Writing a kernel module is the closest most developers get to operating system internals without becoming full-time kernel developers. This guide walks through a real module from boilerplate to a useful procfs interface.
Warning: Kernel modules run in ring 0. A bug can crash the entire system. Always test in a VM.
1. Prerequisites
# Debian/Ubuntu
sudo apt install build-essential linux-headers-$(uname -r)
# Verify
ls /lib/modules/$(uname -r)/build
2. Hello World Module
// hello.c
#include <linux/module.h>
#include <linux/kernel.h>
#include <linux/init.h>
static int __init hello_init(void)
{
printk(KERN_INFO "Hello, Kernel! Module loaded.\n");
return 0;
}
static void __exit hello_exit(void)
{
printk(KERN_INFO "Goodbye, Kernel! Module unloaded.\n");
}
module_init(hello_init);
module_exit(hello_exit);
MODULE_LICENSE("GPL");
MODULE_AUTHOR("Your Name");
MODULE_DESCRIPTION("A simple Hello World kernel module");
3. The Makefile
obj-m := hello.o
KDIR := /lib/modules/$(shell uname -r)/build
PWD := $(shell pwd)
all:
$(MAKE) -C $(KDIR) M=$(PWD) modules
clean:
$(MAKE) -C $(KDIR) M=$(PWD) clean
Build and test:
make
sudo insmod hello.ko
lsmod | grep hello
dmesg | tail -3
sudo rmmod hello
dmesg | tail -3
4. Passing Parameters
#include <linux/moduleparam.h>
static int count = 1;
static char *name = "world";
module_param(count, int, 0);
module_param(name, charp, 0);
static int __init hello_init(void)
{
int i;
for (i = 0; i < count; i++)
printk(KERN_INFO "Hello, %s! (#%d)\n", name, i);
return 0;
}
sudo insmod hello.ko count=3 name=engineer
dmesg | tail -3
5. Creating a /proc File
#include <linux/proc_fs.h>
#include <linux/uaccess.h>
#include <linux/jiffies.h>
#define PROC_NAME "my_module_info"
static struct proc_dir_entry *proc_entry;
static ssize_t proc_read(struct file *filp, char __user *buf,
size_t count, loff_t *offp)
{
char kernel_buf[256];
int len;
if (*offp > 0)
return 0;
len = snprintf(kernel_buf, sizeof(kernel_buf),
"Uptime (jiffies): %llu\n"
"Module loaded: %s\n",
(unsigned long long)get_seconds(),
"active");
if (copy_to_user(buf, kernel_buf, len))
return -EFAULT;
*offp = len;
return len;
}
static const struct proc_ops proc_fops = {
.proc_read = proc_read,
};
static int __init hello_init(void)
{
proc_entry = proc_create(PROC_NAME, 0444, NULL, &proc_fops);
if (!proc_entry) {
printk(KERN_ERR "Failed to create /proc/%s\n", PROC_NAME);
return -ENOMEM;
}
printk(KERN_INFO "Module loaded.

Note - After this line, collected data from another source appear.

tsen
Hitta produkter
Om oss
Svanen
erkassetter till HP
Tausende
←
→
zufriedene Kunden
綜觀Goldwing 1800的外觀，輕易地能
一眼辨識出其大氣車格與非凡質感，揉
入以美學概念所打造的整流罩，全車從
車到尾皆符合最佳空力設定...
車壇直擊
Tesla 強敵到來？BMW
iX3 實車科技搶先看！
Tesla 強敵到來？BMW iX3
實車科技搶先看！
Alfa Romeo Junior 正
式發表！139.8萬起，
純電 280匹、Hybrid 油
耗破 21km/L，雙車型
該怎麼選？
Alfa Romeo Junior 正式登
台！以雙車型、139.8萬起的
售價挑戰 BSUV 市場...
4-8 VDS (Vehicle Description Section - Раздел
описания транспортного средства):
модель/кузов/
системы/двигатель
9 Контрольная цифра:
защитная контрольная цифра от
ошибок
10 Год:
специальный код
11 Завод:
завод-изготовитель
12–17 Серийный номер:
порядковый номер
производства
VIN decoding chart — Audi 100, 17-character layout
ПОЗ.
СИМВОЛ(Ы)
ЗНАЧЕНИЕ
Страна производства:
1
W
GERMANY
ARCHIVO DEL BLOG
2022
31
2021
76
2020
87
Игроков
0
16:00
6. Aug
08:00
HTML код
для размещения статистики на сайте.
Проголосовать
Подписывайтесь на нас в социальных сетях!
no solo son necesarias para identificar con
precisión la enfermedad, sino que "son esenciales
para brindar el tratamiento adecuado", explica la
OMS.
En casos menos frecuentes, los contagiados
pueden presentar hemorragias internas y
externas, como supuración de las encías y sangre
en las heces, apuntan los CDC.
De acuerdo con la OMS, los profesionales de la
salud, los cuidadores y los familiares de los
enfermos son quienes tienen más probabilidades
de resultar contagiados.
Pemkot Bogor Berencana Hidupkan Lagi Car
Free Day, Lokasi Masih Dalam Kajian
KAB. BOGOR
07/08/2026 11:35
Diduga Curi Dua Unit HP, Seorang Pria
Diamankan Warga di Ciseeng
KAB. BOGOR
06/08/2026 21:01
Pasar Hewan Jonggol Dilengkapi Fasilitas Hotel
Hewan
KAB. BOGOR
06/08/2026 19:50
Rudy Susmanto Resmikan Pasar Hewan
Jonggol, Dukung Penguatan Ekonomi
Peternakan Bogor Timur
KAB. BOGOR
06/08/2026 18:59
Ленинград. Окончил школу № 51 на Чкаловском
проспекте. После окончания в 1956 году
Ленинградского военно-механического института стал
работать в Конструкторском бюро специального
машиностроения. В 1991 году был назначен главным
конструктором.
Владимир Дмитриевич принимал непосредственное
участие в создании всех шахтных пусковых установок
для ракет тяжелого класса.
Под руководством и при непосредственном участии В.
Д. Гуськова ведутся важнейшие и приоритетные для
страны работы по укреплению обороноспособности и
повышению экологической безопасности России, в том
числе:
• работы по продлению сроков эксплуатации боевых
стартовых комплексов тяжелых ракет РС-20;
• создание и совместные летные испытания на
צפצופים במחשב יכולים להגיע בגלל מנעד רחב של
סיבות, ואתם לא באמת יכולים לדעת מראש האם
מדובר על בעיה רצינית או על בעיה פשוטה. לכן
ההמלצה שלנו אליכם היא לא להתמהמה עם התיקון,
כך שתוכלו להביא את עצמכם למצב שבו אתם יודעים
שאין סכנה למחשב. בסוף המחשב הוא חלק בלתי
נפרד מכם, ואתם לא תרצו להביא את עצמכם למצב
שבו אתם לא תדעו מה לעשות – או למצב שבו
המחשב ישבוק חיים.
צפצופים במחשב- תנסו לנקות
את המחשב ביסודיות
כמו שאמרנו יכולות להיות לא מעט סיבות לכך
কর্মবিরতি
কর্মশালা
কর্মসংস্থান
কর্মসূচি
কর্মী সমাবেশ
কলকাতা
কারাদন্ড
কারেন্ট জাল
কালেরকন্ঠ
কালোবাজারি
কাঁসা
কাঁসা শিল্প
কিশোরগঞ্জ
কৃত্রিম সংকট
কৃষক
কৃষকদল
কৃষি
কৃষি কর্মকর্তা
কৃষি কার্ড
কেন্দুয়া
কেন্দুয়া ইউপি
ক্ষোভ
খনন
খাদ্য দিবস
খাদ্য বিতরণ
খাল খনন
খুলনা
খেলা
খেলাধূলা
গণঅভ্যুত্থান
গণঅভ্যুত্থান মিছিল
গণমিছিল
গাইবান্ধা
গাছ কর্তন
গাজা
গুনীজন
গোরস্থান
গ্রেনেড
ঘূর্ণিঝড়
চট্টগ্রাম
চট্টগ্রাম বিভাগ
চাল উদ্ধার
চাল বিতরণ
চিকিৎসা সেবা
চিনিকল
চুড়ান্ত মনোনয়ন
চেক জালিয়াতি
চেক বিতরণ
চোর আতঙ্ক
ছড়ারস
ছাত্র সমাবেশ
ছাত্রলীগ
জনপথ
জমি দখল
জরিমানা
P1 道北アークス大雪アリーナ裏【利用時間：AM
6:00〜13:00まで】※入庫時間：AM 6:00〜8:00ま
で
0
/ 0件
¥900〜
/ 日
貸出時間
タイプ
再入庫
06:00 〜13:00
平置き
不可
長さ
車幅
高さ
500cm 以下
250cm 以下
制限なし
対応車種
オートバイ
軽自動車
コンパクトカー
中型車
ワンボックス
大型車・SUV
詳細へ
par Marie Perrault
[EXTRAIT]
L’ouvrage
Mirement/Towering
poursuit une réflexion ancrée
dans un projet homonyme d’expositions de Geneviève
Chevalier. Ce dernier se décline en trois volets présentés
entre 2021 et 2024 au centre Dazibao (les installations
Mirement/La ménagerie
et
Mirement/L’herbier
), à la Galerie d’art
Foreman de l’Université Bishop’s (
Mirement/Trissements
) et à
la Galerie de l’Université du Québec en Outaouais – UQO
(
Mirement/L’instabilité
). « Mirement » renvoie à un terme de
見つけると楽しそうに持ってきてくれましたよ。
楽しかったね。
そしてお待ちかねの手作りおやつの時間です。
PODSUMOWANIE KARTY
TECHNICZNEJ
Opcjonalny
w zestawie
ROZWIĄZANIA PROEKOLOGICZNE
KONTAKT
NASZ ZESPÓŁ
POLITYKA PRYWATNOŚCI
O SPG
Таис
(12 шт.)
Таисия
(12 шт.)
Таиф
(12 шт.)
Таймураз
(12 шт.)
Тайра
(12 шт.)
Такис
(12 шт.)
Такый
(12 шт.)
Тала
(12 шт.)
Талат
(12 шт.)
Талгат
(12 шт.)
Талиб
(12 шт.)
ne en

See /proc/%s\n", PROC_NAME);
return 0;
}
static void __exit hello_exit(void)
{
remove_proc_entry(PROC_NAME, NULL);
printk(KERN_INFO "Module unloaded.\n");
}
Test:
sudo insmod hello.ko
cat /proc/my_module_info
sudo rmmod hello
6. Debugging Kernel Modules
dmesg -w # follow mode — live kernel messages
lsmod # list loaded modules
modinfo hello.ko # module metadata
7. Kernel vs Userspace
| Aspect | Userspace | Kernel |
|---|---|---|
| Memory | malloc/free | kmalloc/kfree |
| printf | printf | printk (dmesg) |
| Error handling | errno | Negative errno codes |
| Floating point | Allowed | Prohibited |
| Sleep | Always allowed | Depends on context |
| Stack size | MB | 4KB-16KB |
Top 5 mistakes:
- Accessing userspace pointers directly — use
copy_from_user/copy_to_user - Sleeping in interrupt context — use
GFP_ATOMIC - Not checking return values — allocations and proc_create can fail
- Buffer overflows — kernel stack is 4-16KB, use kmalloc
- Race conditions — use spinlocks or mutexes
Start with hello-world, add procfs, then explore netfilter, character devices, or USB drivers. The kernel is not as inaccessible as it seems.